Our experiments therefore suggest that Telegram Web (web.telegram.org) was probably not blocked intentionally. Rather, the blocking of web.telegram.org was likely the collateral damage of the blocking of Telegram’s endpoints.

Conclusion

Between 11th to 14th June 2019, Ethiopia experienced three internet blackouts, as suggested by IODA and Google traffic data.

Internet connectivity was restored thereafter, but OONI data shows that access to WhatsApp and Telegram was blocked between 15th to 18th June 2019.

Both WhatsApp’s registration service (v.whatsapp.net) and web interface (web.whatsapp.com) were blocked by means of SNI filtering, but the blocks were lifted by 10:10 UTC on 17th June 2019. Many Telegram endpoints were blocked between 15th to 18th June 2019, strongly suggesting that Telegram’s mobile app was blocked (though connections to some Telegram endpoints were successful). The IP blocking of Telegram’s mobile app appears to have resulted in the (likely unintentional) blocking of web.telegram.org as well.

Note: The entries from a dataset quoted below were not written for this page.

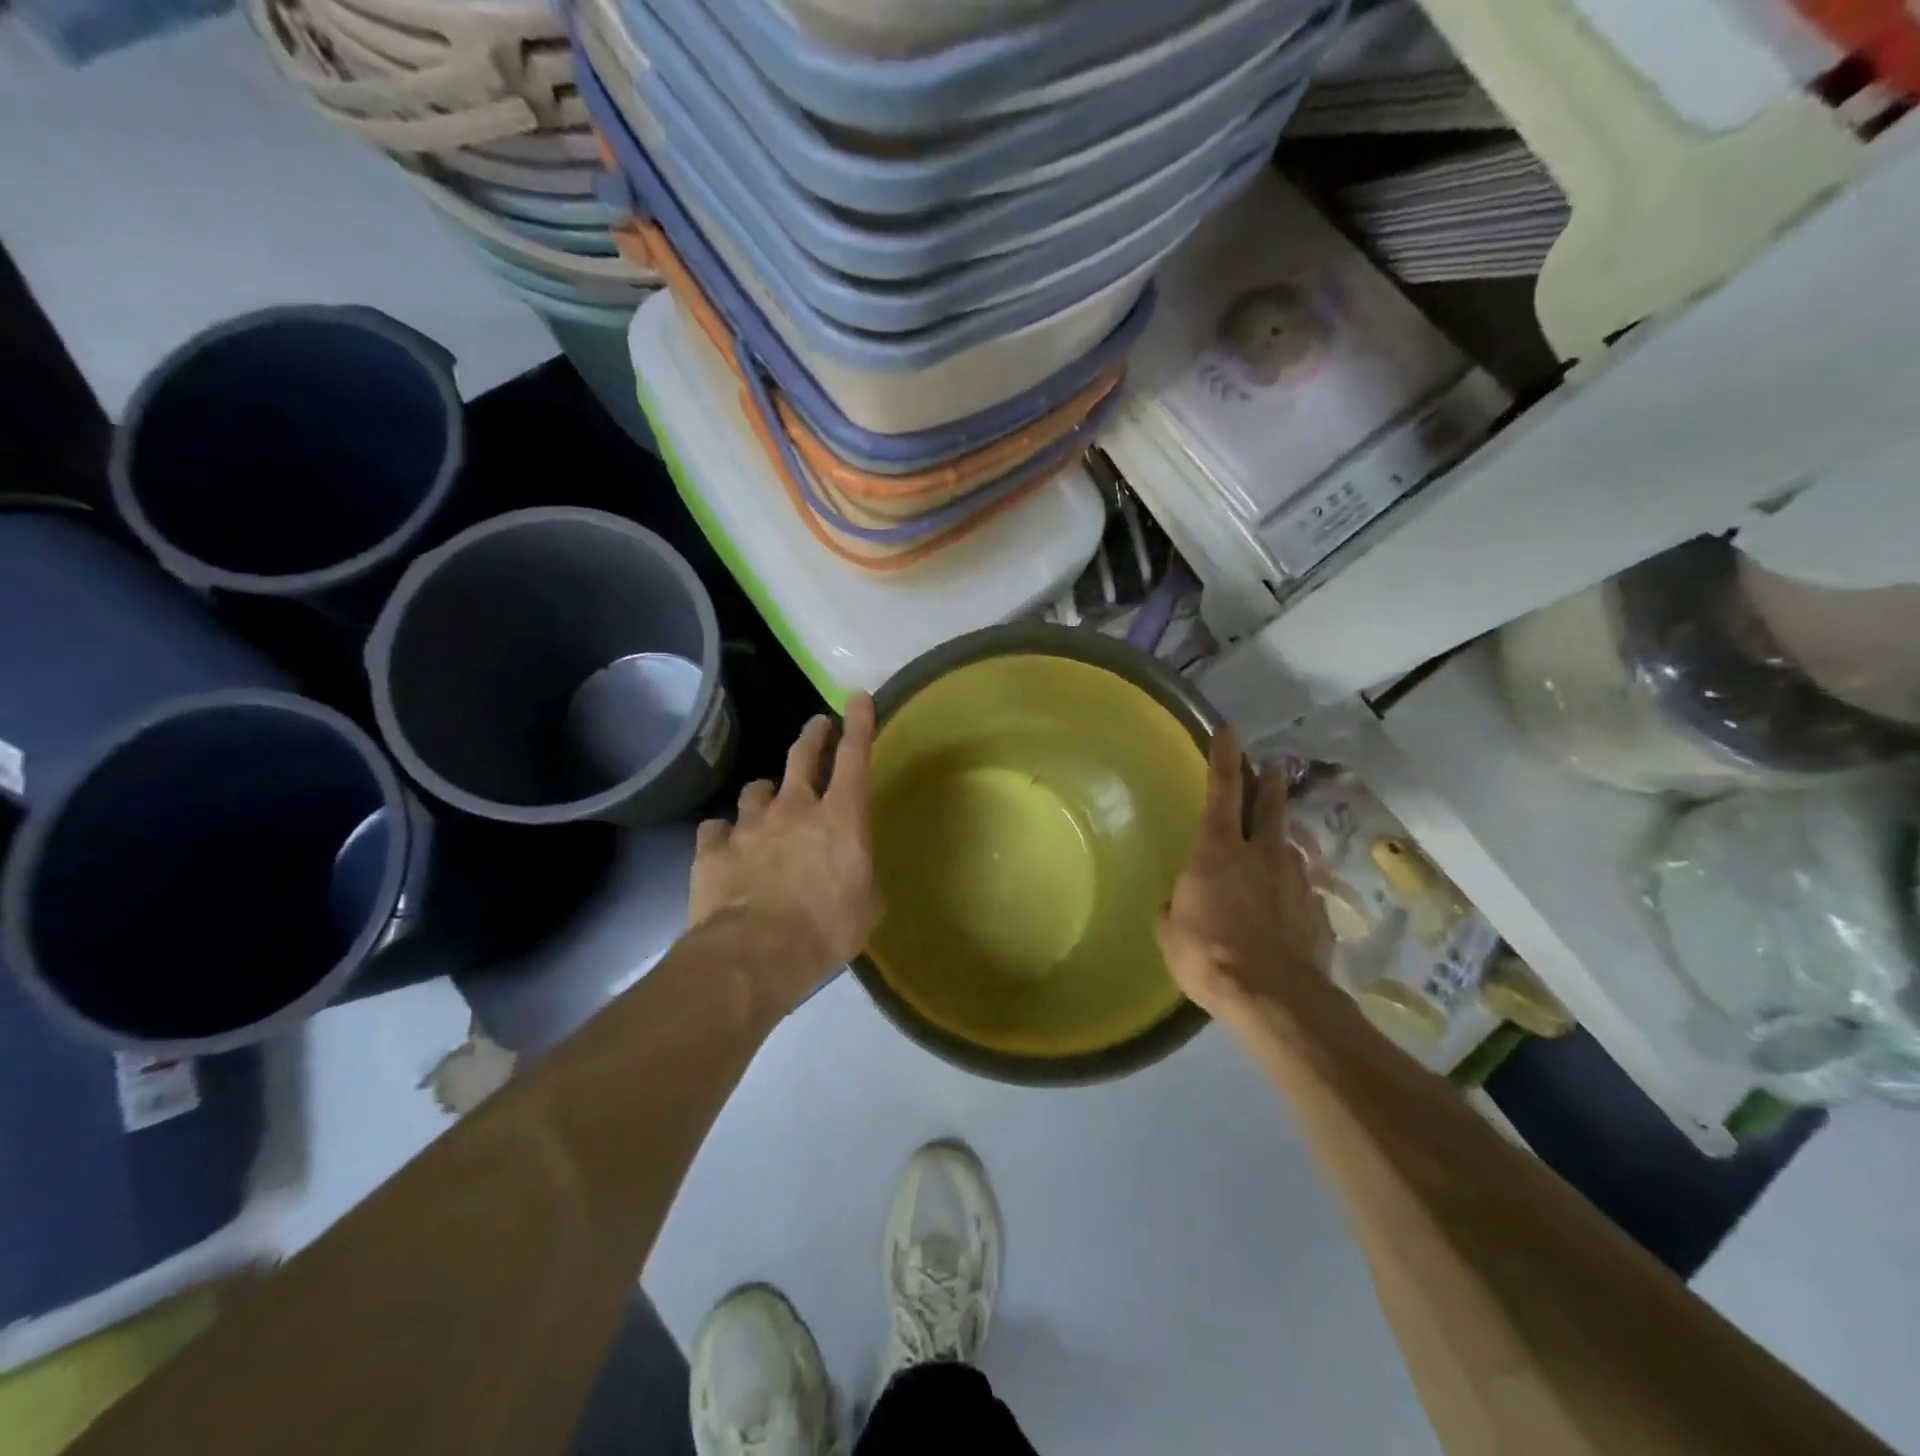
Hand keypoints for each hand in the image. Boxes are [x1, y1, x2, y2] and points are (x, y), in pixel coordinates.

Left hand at [689, 693, 883, 999]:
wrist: (755, 954)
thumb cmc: (826, 929)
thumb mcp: (867, 906)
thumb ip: (862, 878)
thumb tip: (855, 873)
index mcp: (840, 818)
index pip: (853, 757)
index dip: (858, 723)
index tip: (856, 696)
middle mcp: (794, 808)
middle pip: (801, 757)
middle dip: (812, 736)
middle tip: (816, 725)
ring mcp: (749, 825)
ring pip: (755, 790)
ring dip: (764, 793)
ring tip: (764, 801)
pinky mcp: (713, 849)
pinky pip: (716, 830)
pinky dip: (723, 834)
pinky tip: (724, 845)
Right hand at [1157, 726, 1330, 1027]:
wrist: (1276, 998)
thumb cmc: (1209, 954)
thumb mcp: (1170, 930)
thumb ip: (1176, 905)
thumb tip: (1179, 901)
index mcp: (1219, 850)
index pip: (1222, 790)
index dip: (1224, 758)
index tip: (1230, 730)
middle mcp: (1262, 854)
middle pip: (1269, 805)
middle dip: (1270, 781)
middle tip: (1274, 765)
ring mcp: (1295, 880)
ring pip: (1289, 846)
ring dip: (1281, 838)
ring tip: (1276, 843)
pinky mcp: (1317, 910)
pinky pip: (1300, 887)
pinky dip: (1290, 886)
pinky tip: (1285, 903)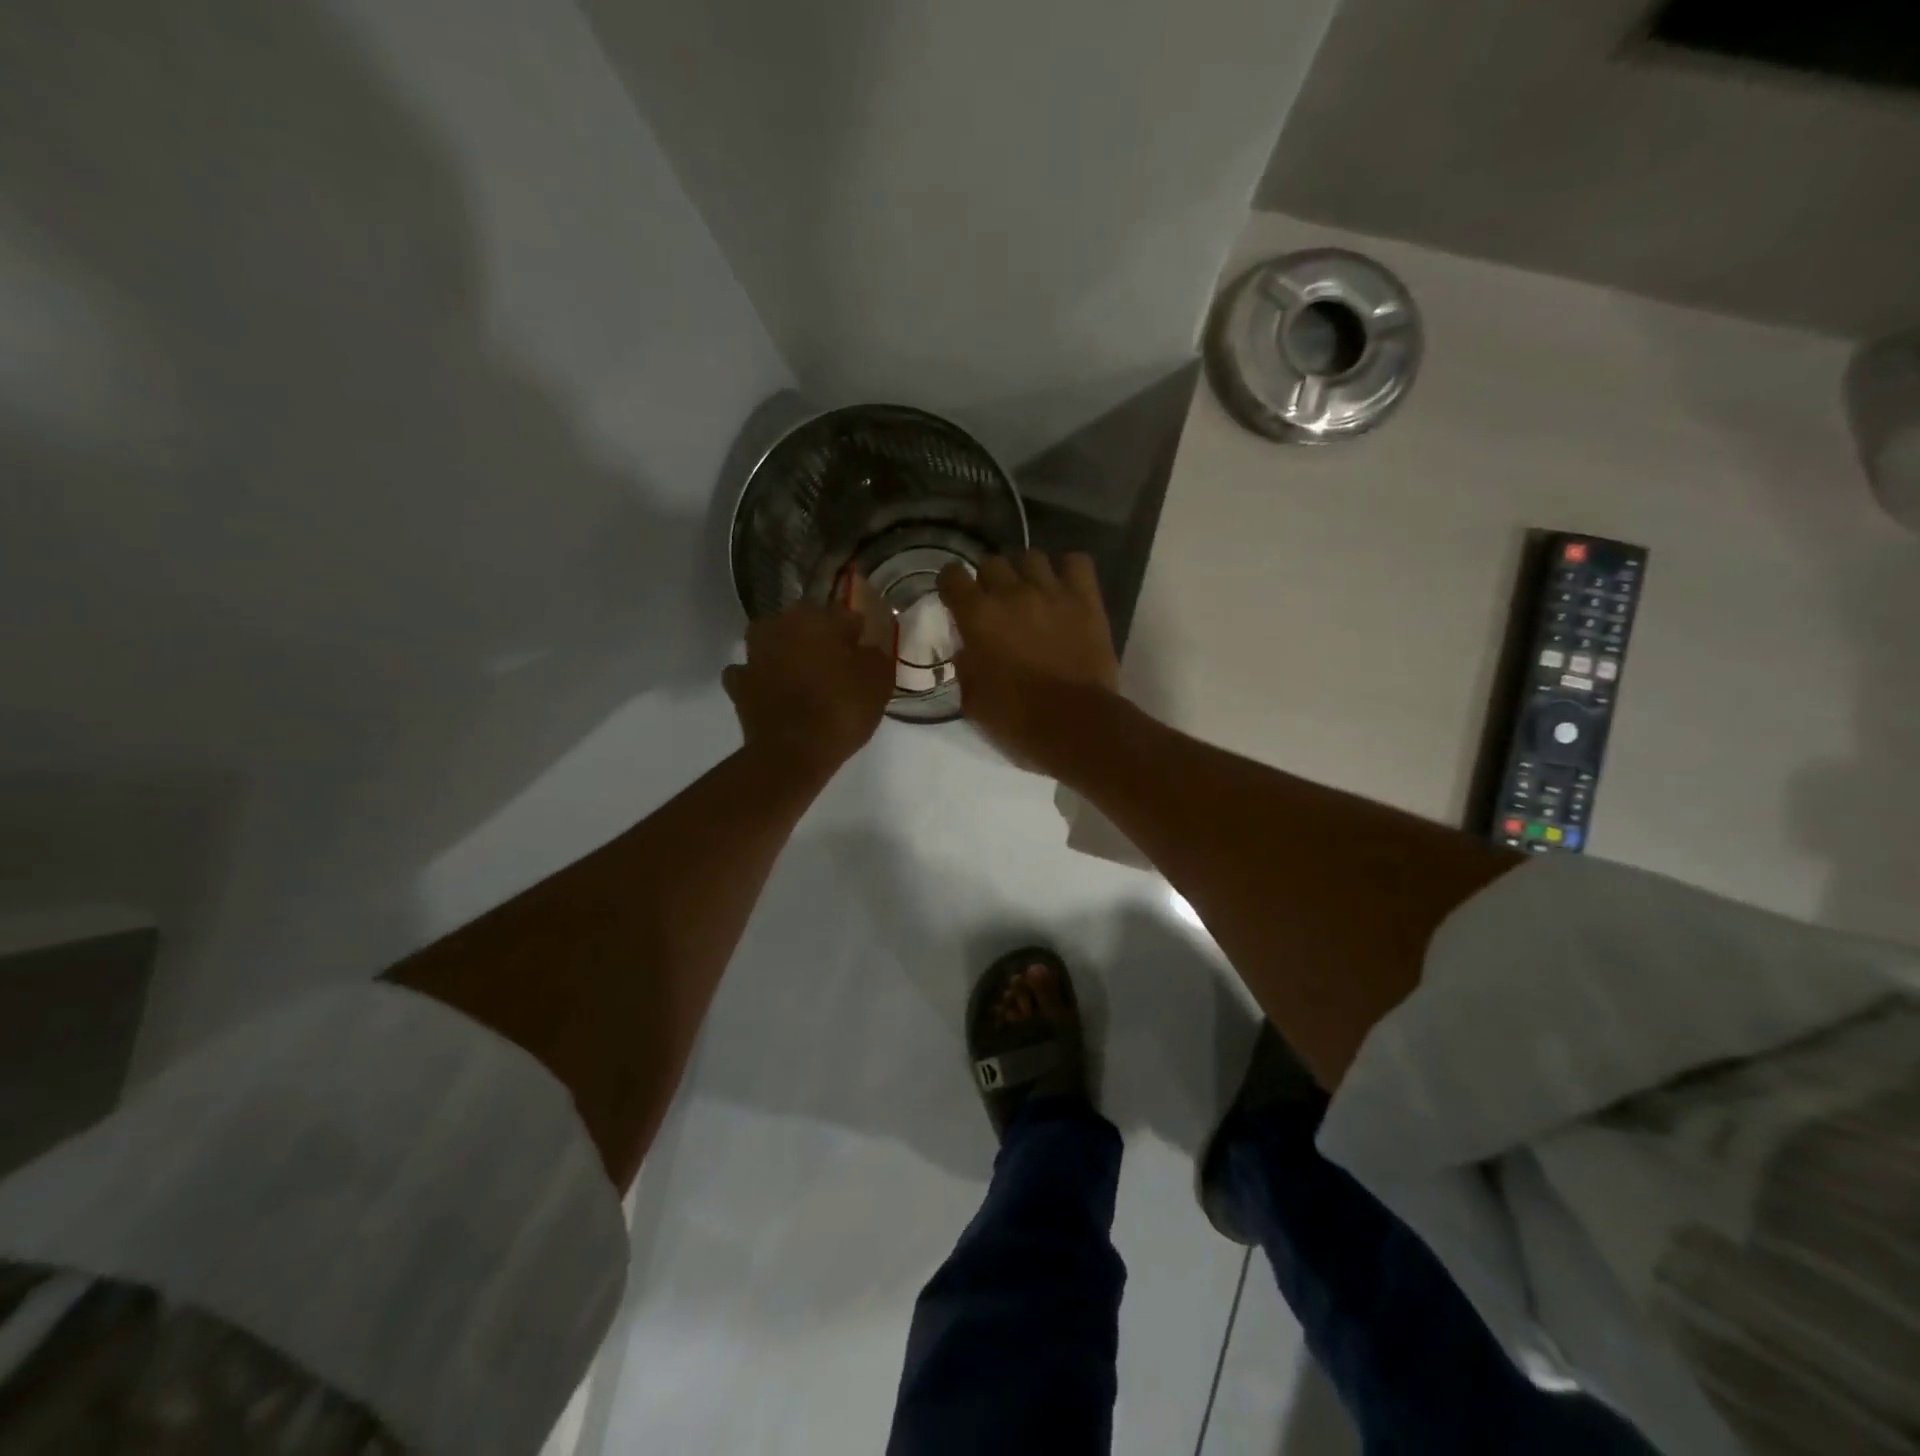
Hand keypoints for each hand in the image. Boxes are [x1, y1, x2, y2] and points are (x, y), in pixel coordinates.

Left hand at [723, 584, 894, 779]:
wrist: (792, 752)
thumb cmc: (841, 709)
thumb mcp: (879, 681)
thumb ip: (875, 654)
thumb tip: (866, 647)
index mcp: (816, 617)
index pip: (845, 616)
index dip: (858, 634)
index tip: (866, 652)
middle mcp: (780, 626)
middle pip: (805, 625)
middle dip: (819, 640)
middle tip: (837, 666)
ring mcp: (754, 655)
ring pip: (774, 643)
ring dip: (786, 654)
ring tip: (804, 677)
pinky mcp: (738, 685)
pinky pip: (752, 674)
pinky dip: (762, 679)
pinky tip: (775, 692)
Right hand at [937, 551, 1120, 770]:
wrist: (1073, 725)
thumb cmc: (1015, 719)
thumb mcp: (972, 699)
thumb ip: (965, 665)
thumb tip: (968, 649)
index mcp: (977, 616)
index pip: (952, 575)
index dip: (952, 584)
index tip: (956, 598)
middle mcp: (1011, 593)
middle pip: (992, 562)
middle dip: (989, 579)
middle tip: (996, 603)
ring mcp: (1052, 592)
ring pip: (1031, 556)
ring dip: (1025, 572)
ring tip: (1030, 592)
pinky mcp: (1086, 599)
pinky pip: (1077, 562)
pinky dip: (1068, 569)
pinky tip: (1064, 588)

These censorship events possibly occurred in an attempt to prevent high school students in Ethiopia from cheating during the national exams, similarly to previous years. This seems to be a step back from the new government’s attempts in securing a free and open internet in Ethiopia (through the unblocking of websites last June).

As this study was performed using free and open source software and open data, it can potentially be reproduced and expanded upon.

We thank all OONI Probe users in Ethiopia who made this study possible.